There was an article, yesterday, in the San Francisco Cronicle's SFGate about bike commuters and style. One of the people they interviewed(pictured too) was blogger /fashionista/cyclist Meligrosa(Of course!). You should know her from the Bikes in the City.

She was all for it. Bikes and style. Both at the same time. Often... and heels are no problem.

Picture courtesy of Meligrosa.

Wednesday, May 6, 2009

Heaven Found

The apparition had led me to a real cool bike shop. At first I didn't know if it was a bike shop or a fashonable clothing store, using old style bikes as props. There were a couple of city bikes in the windows but they were surrounded by a lot of stylish outfits. Upon entering, I saw a few more bikes and much more clothing. Really nice stuff, that looked fit to wear on a bike. Too bad that I wasn't in a clothes shopping mood(That only happens twice a year... if I'm lucky). It wasn't until I went into the room at the back, that I knew I was in a real bike shop. A really cool bike shop! I had found Clever Cycles.

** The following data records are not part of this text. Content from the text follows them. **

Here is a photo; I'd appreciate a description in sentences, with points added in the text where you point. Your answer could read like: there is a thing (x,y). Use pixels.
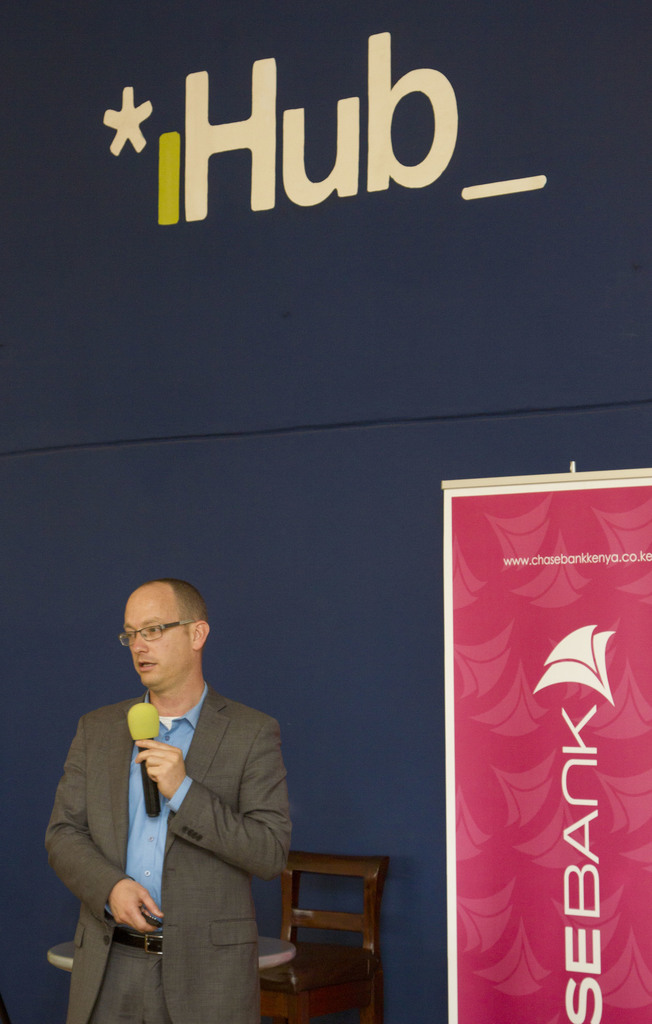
In this image, we can see man (155,833) holding mic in his hand (155,770) and in the background (447,781), there is a banner (450,893) and we can see a chair (329,968) and a table (273,951).
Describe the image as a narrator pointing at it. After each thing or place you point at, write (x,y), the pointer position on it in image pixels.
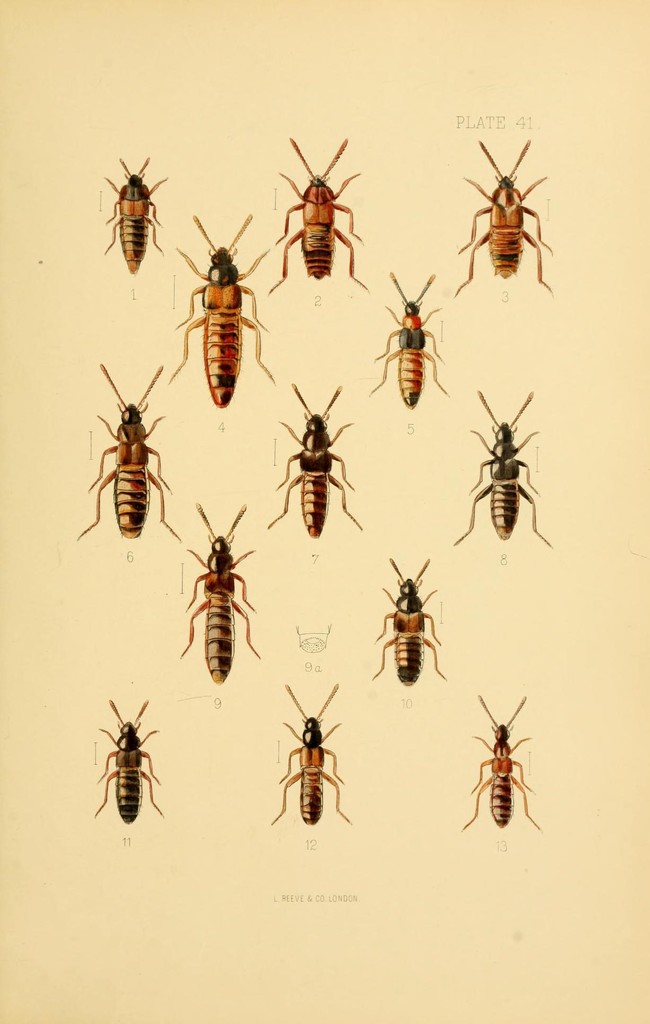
In this image I can see an art (226,384) of few insects (312,450) on the cream colored paper (275,209). I can see something is written on the paper (307,689).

Why is there a bed on the street?

Now to take a "city bike" for a spin. They sized me up and put me on the bike most likely to fit. An Azor Oma. This would be my first time on a Dutchie and it was no disappointment. They are the Cadillac of bikes, or that's what it handled like, anyways. A very comfortable ride that put me in a mood to cruise around... no hurry. But I could pick up some speed, if I wanted to.

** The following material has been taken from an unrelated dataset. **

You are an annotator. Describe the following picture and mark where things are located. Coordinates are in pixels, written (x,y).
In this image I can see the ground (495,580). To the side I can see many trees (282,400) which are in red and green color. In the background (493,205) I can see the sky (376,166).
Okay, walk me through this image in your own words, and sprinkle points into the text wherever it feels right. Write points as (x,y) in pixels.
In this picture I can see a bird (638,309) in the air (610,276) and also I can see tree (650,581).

I also tried the Bakfiets cargo bike and loved it. Watch out on those quick turns because the front wheel will buckle, if you do. After riding the Bakfiets and getting one of the owners to take some pics of me on it, we got into a good conversation about his shop. He said that they had sold 300 Bakfiets, I think that's what he said. It blew my mind. 3 hundred of the cargo bikes in this city? Maybe he meant all of the city bikes. Still, 300 sounds like a good start to changing bike culture, here.

Need a passenger.

I also found out that you can rent bikes here. A little too late for me. I left the shop really wanting one of these bikes and trying to figure out if I could afford one... and another trip to Portland.

Tuesday, May 5, 2009

Surprise Trip to Bike City

Last weekend, I made an unplanned visit to one of the cities that has a reputation of being a bike mecca. I was actually across the river in Vancouver, Washington and unsure if I was going to be able to make it over to the City of Roses, to get a taste of the bike culture. Happily it worked out that I had some time on a mostly sunny, Sunday afternoon to hit the streets of Portland, Oregon and see for myself if it lived up to the hype as a bicycle haven. For the most part, it did or at least it's definitely headed in that direction.

I headed downtown to Waterfront Bicycles and rented a some kind of cross bike. I only had an hour and half, so I rode quickly across the Hawthorne Bridge and headed into a residential neighborhood. I really only have Mpls. to compare it to, but my sense was there are more bikes cycling around Portland. How many more is obviously a tough guess but it could be twice as much. For a variety of reasons, I did feel safer riding the streets of Portland. The most obvious reason is that there are more lanes on streets and bridges than Mpls. They didn't always make sense but that might be because I was new to it. I also felt more at ease because drivers in Portland seem to be lot mellower than in my hometown. Nobody seemed to be in too much of a rush and cars seemed to be aware of bicycles. Another thing I noticed, is that a higher percentage of bicyclists were obeying the traffic laws. Combined, these three conditions gave me the "subjective" sense that I was safer riding in Portland.

City of Green.

Now, I not saying that Portland doesn't have a long way to go. It's still very much a car town. Cars everywhere. And they could definitely use even more lanes and paths that are separated from autos. As it is, there is a lot of mingling with cars, which can be deadly.

Ghost bike signifies that a cyclist was killed near by.

Then, as I was headed back down Hawthorne Blvd, an apparition appeared. It was an angelic sign for me that I must return to this place, as soon as I returned the rental.

Angel on wheels.

I did return and received a special treat...but that's another story.